In the same way that the platforms developed ways to deal with Trump’s social media posts, television news could have innovated. TV news outlets could have agreed among themselves to use the same visual language to show that a statement being aired was false or misleading. They could have agreed that for any live coverage of a presidential speech, a five-minute delay would take place, to provide time for the chyron writers to catch up with the necessary fact-checks. Or they could have agreed to pull away from events, like Trump’s November 5 press conference, where lies and falsehoods were being repeated at a dangerous level.

Unfortunately, there is little incentive for television news to develop new visual cues. Change is rare when ad revenue is plentiful. Indeed, it’s been almost 20 years since we’ve had a significant visual shift in 24-hour news. A few days after 9/11, the ticker emerged at the bottom of the screen, allowing people who wanted constant updates to quickly get up to speed. 

The need for new strategies

Critics of the social networks have argued that as long as their business model incentivizes emotive, divisive content, none of the necessary interventions for slowing down the spread of misinformation will come to pass. 

The same could be said of television news. Under his presidency, Trump and television news seem to have made a silent agreement. To the media, if the president says it, it must be news, and even if Trump’s falsehoods were bad for America, they were good for ratings. And Trump took advantage, using live press conferences, rallies, and the off-the-cuff statements as he boarded Marine One to push false and misleading statements in real time. 

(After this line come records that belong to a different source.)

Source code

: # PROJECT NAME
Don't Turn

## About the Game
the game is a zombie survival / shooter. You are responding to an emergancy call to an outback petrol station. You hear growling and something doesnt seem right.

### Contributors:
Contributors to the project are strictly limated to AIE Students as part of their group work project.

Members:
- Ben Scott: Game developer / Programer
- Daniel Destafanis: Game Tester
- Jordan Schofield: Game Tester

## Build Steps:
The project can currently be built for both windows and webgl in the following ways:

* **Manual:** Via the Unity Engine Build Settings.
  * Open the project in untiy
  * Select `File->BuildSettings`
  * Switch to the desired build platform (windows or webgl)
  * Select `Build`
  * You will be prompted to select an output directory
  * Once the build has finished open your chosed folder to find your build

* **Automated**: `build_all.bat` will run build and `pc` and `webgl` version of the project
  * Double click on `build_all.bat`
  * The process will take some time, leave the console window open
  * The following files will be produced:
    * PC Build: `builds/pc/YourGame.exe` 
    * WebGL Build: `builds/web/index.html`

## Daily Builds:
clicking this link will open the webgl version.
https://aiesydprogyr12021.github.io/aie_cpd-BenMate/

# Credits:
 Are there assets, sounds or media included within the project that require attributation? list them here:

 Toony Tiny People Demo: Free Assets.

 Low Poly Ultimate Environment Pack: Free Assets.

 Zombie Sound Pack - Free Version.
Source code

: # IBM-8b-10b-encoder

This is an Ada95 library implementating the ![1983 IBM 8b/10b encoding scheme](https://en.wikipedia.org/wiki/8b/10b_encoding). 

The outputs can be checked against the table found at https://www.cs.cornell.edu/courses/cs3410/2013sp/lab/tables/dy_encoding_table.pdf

To be fair, there has been some introspection. For four years, journalism scholars have fixated on whether and how the news reported on Trump’s false and misleading statements. And news organizations wrung their hands over whether to call his lies lies and how to effectively fact-check. Print media inched away from its ideal of objectivity and grew more comfortable criticizing Trump, and fact-checkers innovated, learning how to pierce partisan echo chambers. But the debate rarely seemed to move beyond these basic questions, and there have been no substantial attempts to adapt when faced with such a norm-defying president.

With the networks shifting focus to a new president with a very different relationship to the facts, I fear the necessary lessons of the past four years won’t be learned. And while Trump no longer occupies the White House, he will be doing everything he can to occupy the airwaves and to continue pushing the narrative that the election was stolen. The challenge of how to cover influential voices pushing false and misleading narratives is far from over.